The rack is claimed to deliver 608 PFLOPs of FP8 compute, 74GB of SRAM, 42TB of HBM3E memory, and a 120kW power rating while remaining fully air cooled.
Tensordyne says the system can support multi trillion parameter models and deliver more than 1,000 tokens per second per user in a single rack configuration. The company claims that matching this throughput would require at least 9 NVIDIA Rubin plus Groq LPX racks.
That comparison is aggressive, but it also needs context. Tensordyne’s own product endnotes say its throughput results are based on internal simulations. That means these figures should not be treated the same as independent third party benchmark results yet.
Napier’s tape out is an important milestone, but rack scale AI hardware still has a long path between announcement and deployment.
As noted by ServeTheHome, Tensordyne is targeting beta programs in Q1 2027, with system shipments expected by the end of Q2 2027. By then, NVIDIA Rubin, AMD Instinct, hyperscaler internal silicon, Groq, Cerebras, and other inference platforms will also be moving forward.
NVIDIA has already positioned Rubin as its next major rack scale AI platform, claiming up to 10x lower inference token cost compared with Blackwell and stronger support for agentic AI, reasoning, and mixture of experts workloads.

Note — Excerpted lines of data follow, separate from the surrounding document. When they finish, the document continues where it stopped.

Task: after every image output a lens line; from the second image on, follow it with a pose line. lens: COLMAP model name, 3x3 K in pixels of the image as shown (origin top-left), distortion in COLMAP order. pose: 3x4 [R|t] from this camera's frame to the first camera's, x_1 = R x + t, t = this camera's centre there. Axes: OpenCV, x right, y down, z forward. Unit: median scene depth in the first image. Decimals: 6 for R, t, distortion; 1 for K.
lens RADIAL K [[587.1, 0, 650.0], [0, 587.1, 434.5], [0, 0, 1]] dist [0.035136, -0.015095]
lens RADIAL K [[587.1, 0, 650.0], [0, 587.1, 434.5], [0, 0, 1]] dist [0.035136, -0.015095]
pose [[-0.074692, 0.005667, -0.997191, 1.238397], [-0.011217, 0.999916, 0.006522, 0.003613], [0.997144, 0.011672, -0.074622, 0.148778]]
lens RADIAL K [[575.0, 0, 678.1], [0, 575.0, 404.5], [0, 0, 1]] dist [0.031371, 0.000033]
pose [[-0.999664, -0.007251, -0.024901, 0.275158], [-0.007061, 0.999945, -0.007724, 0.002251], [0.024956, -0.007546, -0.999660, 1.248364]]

That means Napier is not entering a static market. It is entering a race where every major player is already optimizing power, memory, networking, software, and rack level economics.

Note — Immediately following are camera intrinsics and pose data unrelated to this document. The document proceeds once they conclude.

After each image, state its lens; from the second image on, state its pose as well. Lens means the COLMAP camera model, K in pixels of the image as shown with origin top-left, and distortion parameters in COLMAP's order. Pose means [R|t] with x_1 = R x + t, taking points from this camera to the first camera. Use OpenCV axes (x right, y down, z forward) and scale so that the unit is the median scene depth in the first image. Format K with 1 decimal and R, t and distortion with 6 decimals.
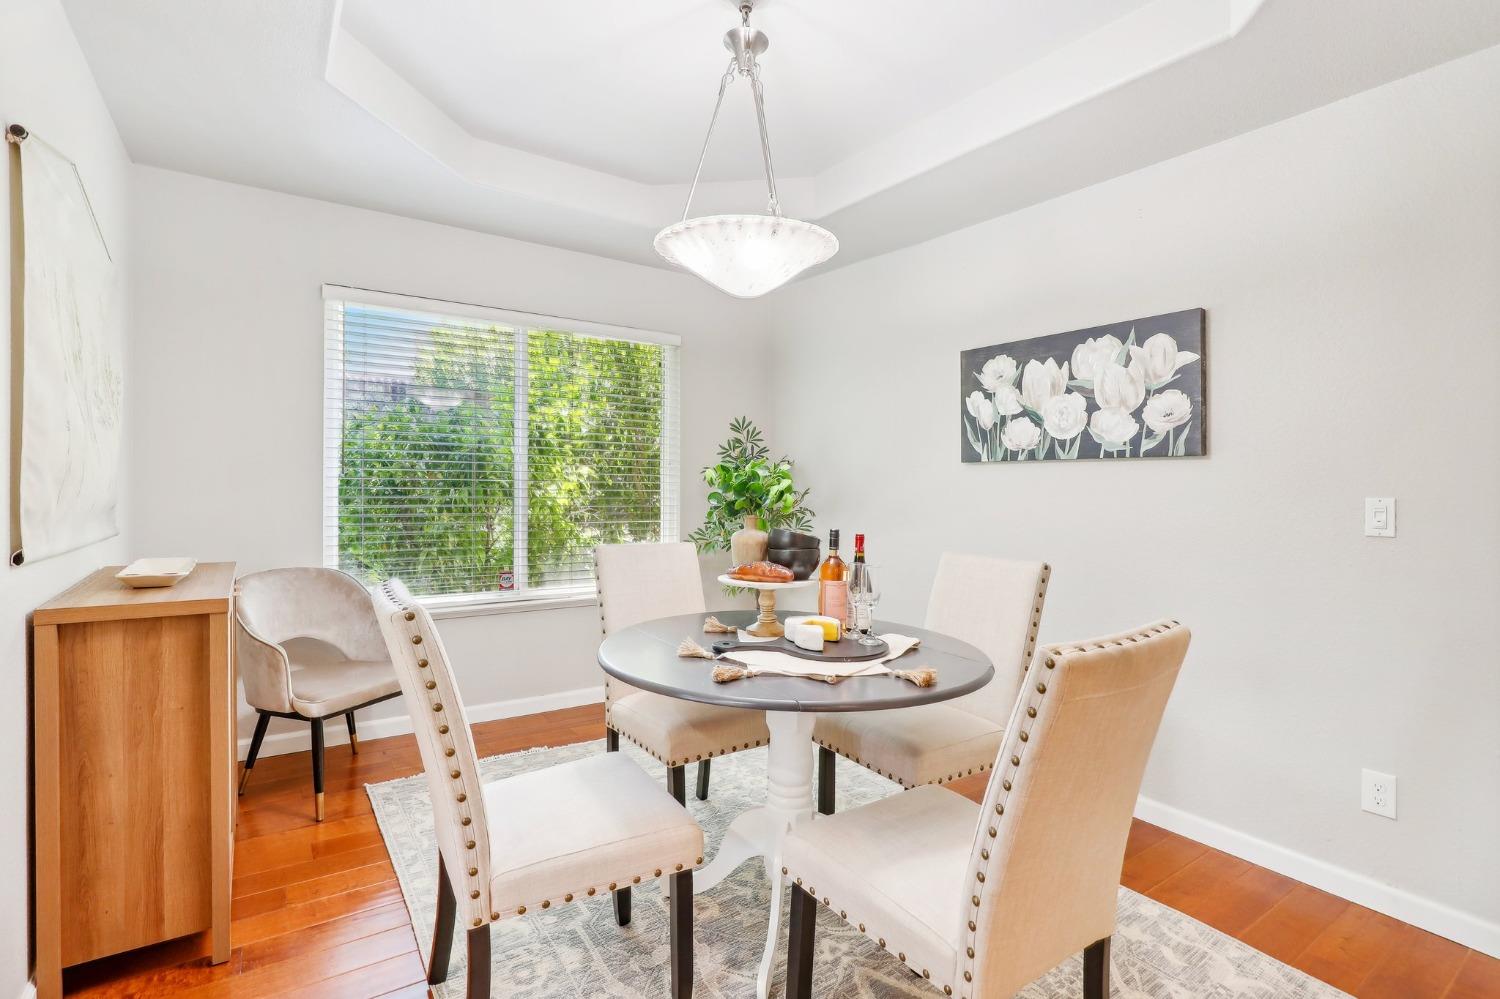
lens RADIAL K [[713.2, 0, 758.0], [0, 713.2, 491.5], [0, 0, 1]] dist [-0.018685, -0.000213]
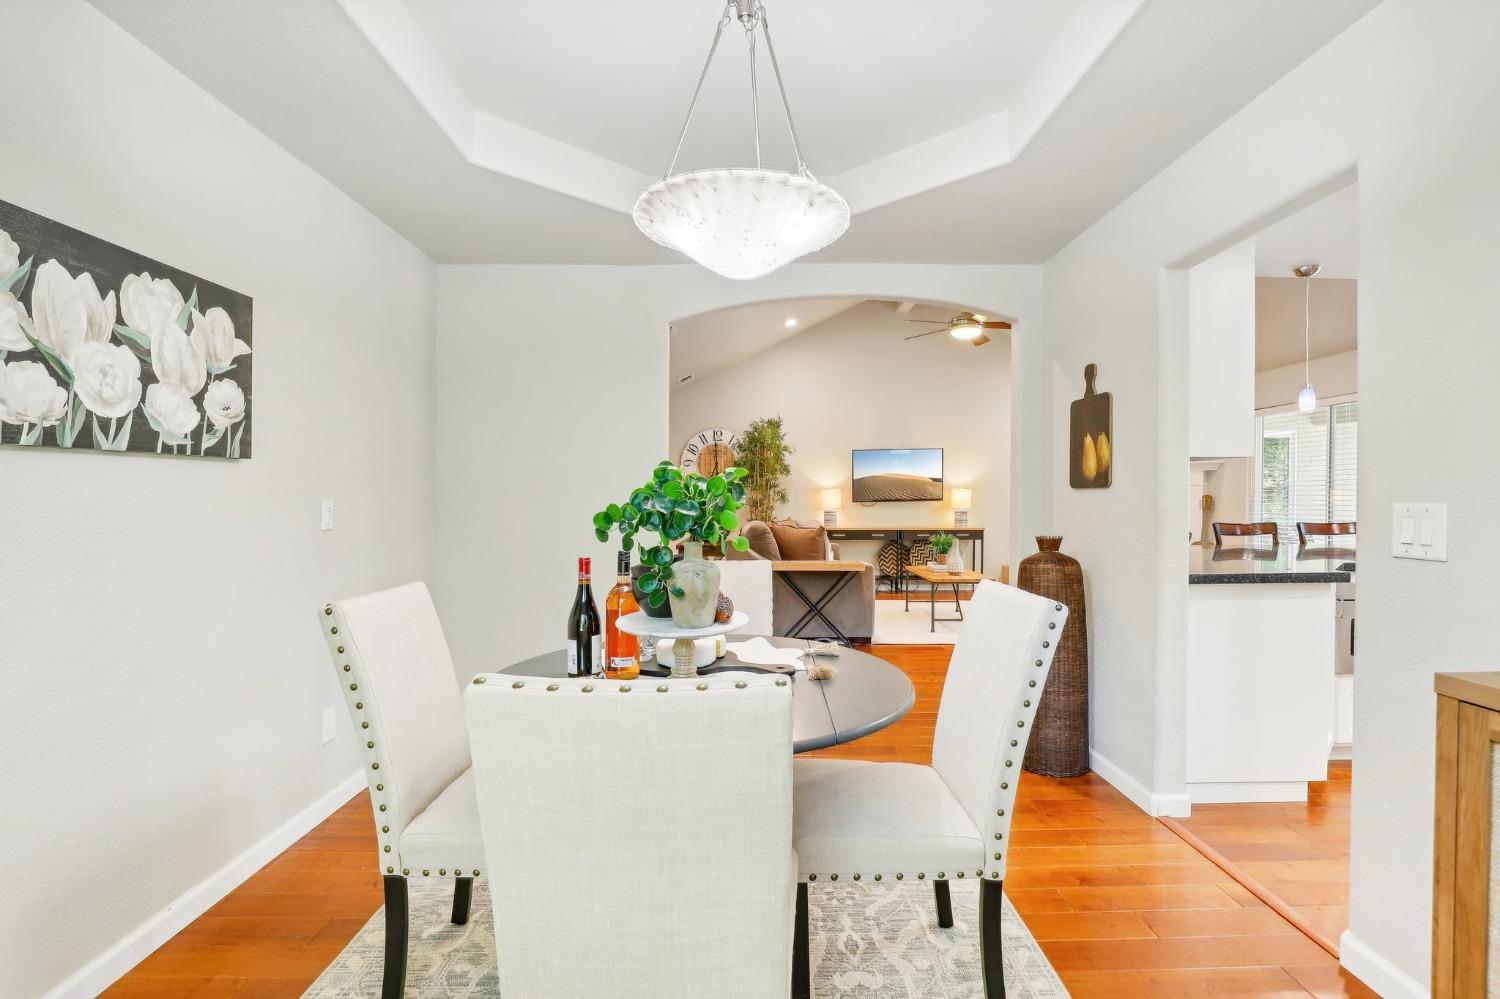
lens RADIAL K [[713.2, 0, 758.0], [0, 713.2, 491.5], [0, 0, 1]] dist [-0.018685, -0.000213]
pose [[-0.830024, -0.010081, 0.557636, -0.380235], [-0.003447, 0.999910, 0.012945, -0.020266], [-0.557716, 0.008822, -0.829985, 1.230949]]
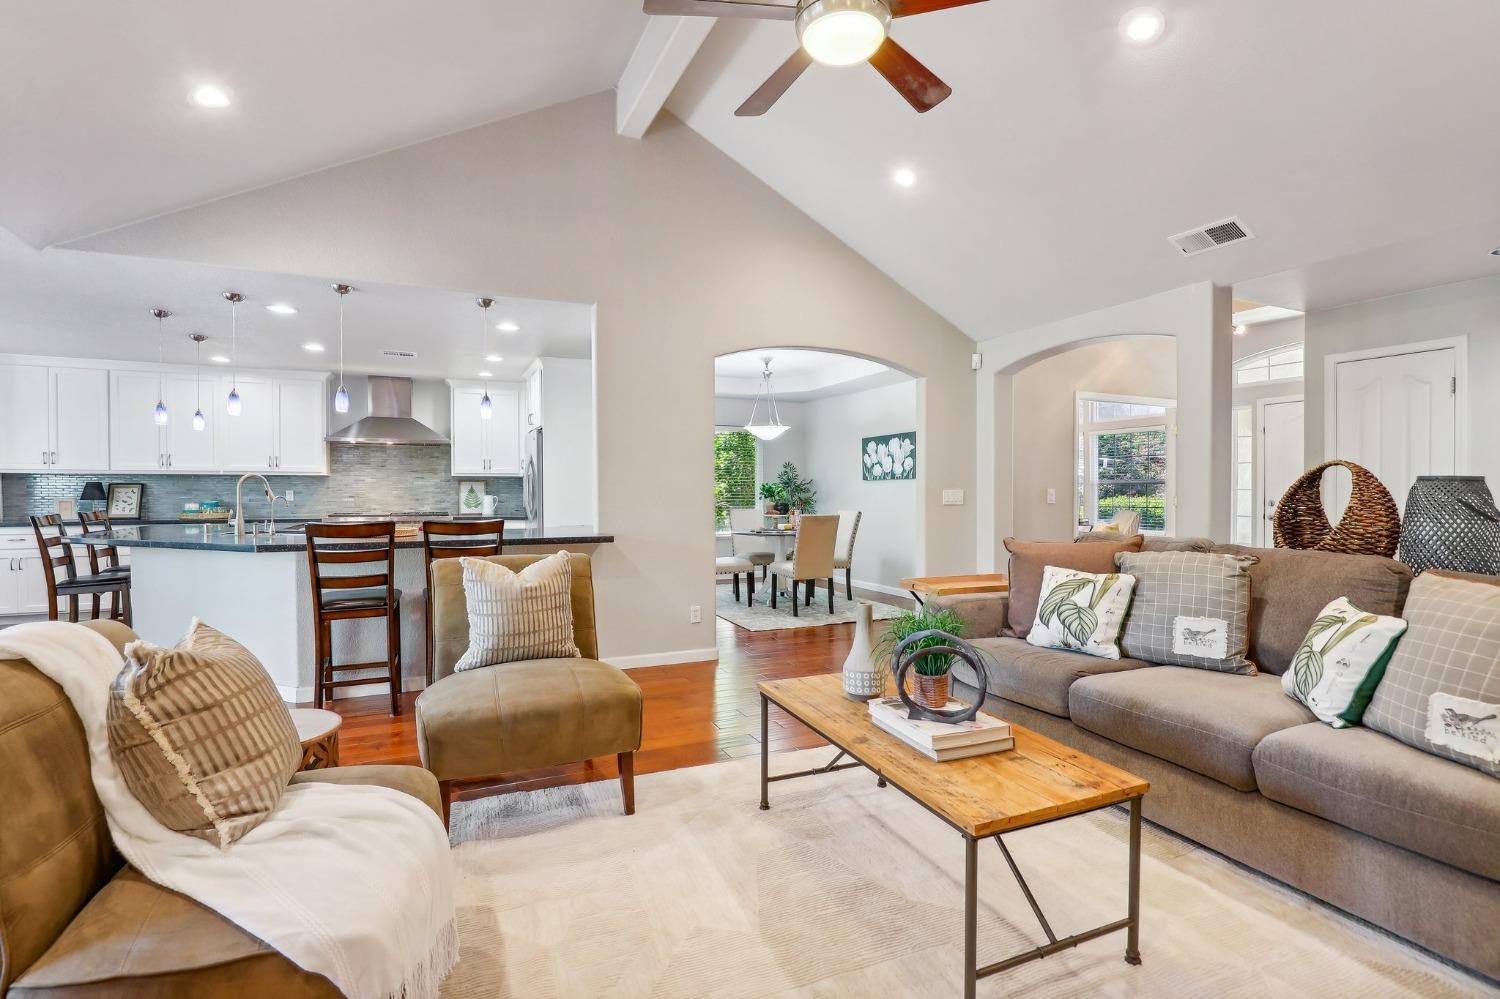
lens RADIAL K [[699.4, 0, 750.0], [0, 699.4, 499.5], [0, 0, 1]] dist [-0.019683, 0.000021]
pose [[0.982405, -0.013771, -0.186256, 0.424235], [0.013479, 0.999905, -0.002835, 0.038981], [0.186277, 0.000275, 0.982497, -1.956228]]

Napier is one of the more interesting AI chip announcements because Tensordyne is not only claiming a faster accelerator. It is trying to change the math behind inference.
That is what makes this story worth watching. The AI industry is running into power limits, memory limits, cooling limits, and infrastructure cost limits. A chip that can deliver more tokens inside a lower power envelope would be extremely valuable if the claims hold up.
Tensordyne’s numbers are bold, but they are still company claims based on internal simulations. The real test will come when customers run production models, measure accuracy, compare latency, evaluate software maturity, and check whether the platform can operate reliably at rack scale.
NVIDIA’s advantage is not just hardware. It is CUDA, networking, software libraries, developer trust, hyperscaler adoption, and a full rack scale ecosystem. Tensordyne will need more than impressive charts to compete with that.
Still, Napier points to where AI infrastructure is heading. The next battle is not only about who has the biggest chip. It is about who can generate the most useful tokens per watt, per rack, and per dollar.
Do you think new AI chip startups like Tensordyne can seriously challenge NVIDIA in inference, or is NVIDIA’s software and datacenter ecosystem still too strong?